No one laughs or applauds. I am dismissed, knowing I have done a cookie-cutter job.

The end of Choosing Week doesn’t conclude in a flourish like you might expect: Our country doesn’t have the resources. There’s no ceremony, no elaborate tradition, no rousing speech. There’s a thin, white envelope that comes in the mail on Friday, stamped with the official ink of the Council and addressed to one Emily Hudgens, 212 Primley Road. I know from my brother’s experience last year that I will be told to immediately report to my new position. After all, the whole point of this process is that the Council needs workers, as soon as possible.
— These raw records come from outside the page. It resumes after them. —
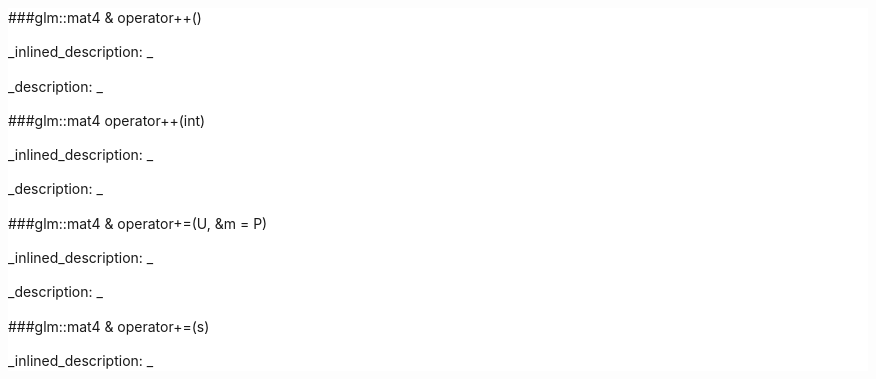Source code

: 





###glm::mat4 & operator++()



_inlined_description: _







_description: _









###glm::mat4 operator++(int)



_inlined_description: _







_description: _









###glm::mat4 & operator+=(U, &m = P)



_inlined_description: _







_description: _









###glm::mat4 & operator+=(s)



_inlined_description: _





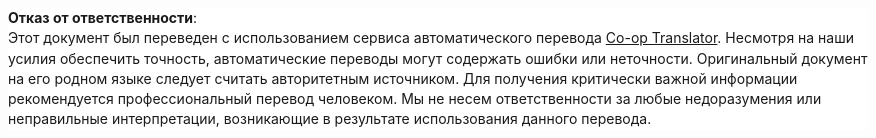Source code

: **Отказ от ответственности**:  
Этот документ был переведен с использованием сервиса автоматического перевода [Co-op Translator](https://github.com/Azure/co-op-translator). Несмотря на наши усилия обеспечить точность, автоматические переводы могут содержать ошибки или неточности. Оригинальный документ на его родном языке следует считать авторитетным источником. Для получения критически важной информации рекомендуется профессиональный перевод человеком. Мы не несем ответственности за любые недоразумения или неправильные интерпретации, возникающие в результате использования данного перевода.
The paper feels damp in my hands, like it has passed through many fingertips in order to get to my family home and deliver my fate. My brother leans over to open the letter himself—he says I am doing it too slowly—but my parents swat him away, though I can tell they are just as eager. They watch with baited breath as I read through the message.

It’s only four lines long.

It states my name.

It thanks me for my (forced) participation.

It states the address of my new workplace.

And it announces my position.

My parents don’t have time to ask questions, too stunned by what I have read aloud, before I hop in the car to drive to my new everyday spot. My hands shake on the wheel. As the glass doors of my office revolve, I think of the medical student who became a model. I wonder if she felt as alive as I do now.

“Hey!” One of my colleagues calls out as I make my way across the floor. “There’s the new girl who can rhyme!”

I tip my head at him with a broad grin. A way with words. The girl next to me chatters about how they heard all about my little show on Monday, and I can’t help but feel that the Council has rewarded me, after all. I remember how I hoped before I was taught the right way to hope.

There’s nothing on my desk but a fountain pen, a stack of empty pages that I itch to fill with dreams, and a name card that admits what I have been too scared to admit all along.

“Emily Hudgens,” the sign reads. “Writer.”